→ **Exercise description**
Reproduce the passage of the mailing-list reply below between "As some background, when" and "Hopefully that helps.", inclusive, substituting "merging iterator" for "combiner".

→ **Text segment**

———

Re: [geowave-dev] SimpleIngestIndexWriter example

[Date Prev][Date Next][Thread Prev][Thread Next][Date Index][Thread Index] [List Home]

Re: [geowave-dev] SimpleIngestIndexWriter example

From: Rich Fecher <rfecher@xxxxxxxxx>
Date: Mon, 15 Aug 2016 11:04:32 -0400
Delivered-to: geowave-dev@xxxxxxxxxxxxxxxx
List-archive: <https://www.locationtech.org/mailman/private/geowave-dev>
List-help: <mailto:geowave-dev-request@locationtech.org?subject=help>
List-subscribe: <https://www.locationtech.org/mailman/listinfo/geowave-dev>, <mailto:geowave-dev-request@locationtech.org?subject=subscribe>
List-unsubscribe: <https://www.locationtech.org/mailman/options/geowave-dev>, <mailto:geowave-dev-request@locationtech.org?subject=unsubscribe>

Dave,

I can help with the real-time ingest from AWS Kinesis and my colleague will follow-up regarding the secondary indices. Secondary indexing, as well as collecting appropriate stats to inform query planning is a feature that is actively being improved for our next release and he has the best insight into the latest development.

Generally, Accumulo should actually be a really good fit for your use case of real-time ingest while querying. The times to concern yourself with query performance degradation is when the tables are actively running minor or major compaction. If that happens to be occurring after you kill the spark ingest perhaps that could explain it, but it seems awfully coincidental. You can force compaction (programmatically or through Accumulo shell) at any time if there are low usage time windows. Looking at the current code for a text-based attribute secondary index I can see that when the NGram secondary index is used, a HyperLogLog statistic is added to the metadata table (the statistic is used for query planning). Perhaps, it may help to force compaction on the *_GEOWAVE_METADATA table periodically or prior to testing the query? Programmatically this can be done like this, after constructing an Accumulo Connector:

connector.tableOperations().compact("spire_GEOWAVE_METADATA", null, null, true, true);

As some background, when stats are written to GeoWave's metadata table an Accumulo combiner is used to merge them together (so every call to close the writer will flush a new set of statistics accumulated locally as new netires in the table) and typical/default statistics are very inexpensive to merge, but its not clear to me how expensive or not merging HyperLogLog stats can be. When compaction is run, the table is re-written with the merged results. So you should see the METADATA table grow in size of entries and shrink after compaction.

Hopefully that helps.

Rich

On Mon, Aug 15, 2016 at 1:29 AM, David McDonald <dmcdonald@xxxxxxxxxxxxxx> wrote:

Hi Rich,

Thanks for your very detailed reply.

———

→ **Data excerpts**
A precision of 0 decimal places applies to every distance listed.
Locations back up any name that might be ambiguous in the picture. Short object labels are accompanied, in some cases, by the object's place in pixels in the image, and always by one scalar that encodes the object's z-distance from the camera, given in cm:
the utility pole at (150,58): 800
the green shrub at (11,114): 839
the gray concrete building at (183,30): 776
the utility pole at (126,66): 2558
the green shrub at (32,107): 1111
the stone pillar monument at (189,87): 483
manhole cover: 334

———

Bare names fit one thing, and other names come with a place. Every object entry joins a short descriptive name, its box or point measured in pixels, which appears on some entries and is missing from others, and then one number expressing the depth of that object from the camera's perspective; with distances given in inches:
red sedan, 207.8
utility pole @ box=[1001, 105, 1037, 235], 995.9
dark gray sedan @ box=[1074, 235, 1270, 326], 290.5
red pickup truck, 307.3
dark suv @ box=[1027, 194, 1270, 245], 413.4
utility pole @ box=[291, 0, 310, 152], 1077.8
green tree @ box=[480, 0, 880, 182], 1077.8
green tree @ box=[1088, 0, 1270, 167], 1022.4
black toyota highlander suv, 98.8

———

→ **Output below**
As some background, when stats are written to GeoWave's metadata table an Accumulo merging iterator is used to merge them together (so every call to close the writer will flush a new set of statistics accumulated locally as new netires in the table) and typical/default statistics are very inexpensive to merge, but its not clear to me how expensive or not merging HyperLogLog stats can be. When compaction is run, the table is re-written with the merged results. So you should see the METADATA table grow in size of entries and shrink after compaction.

Hopefully that helps.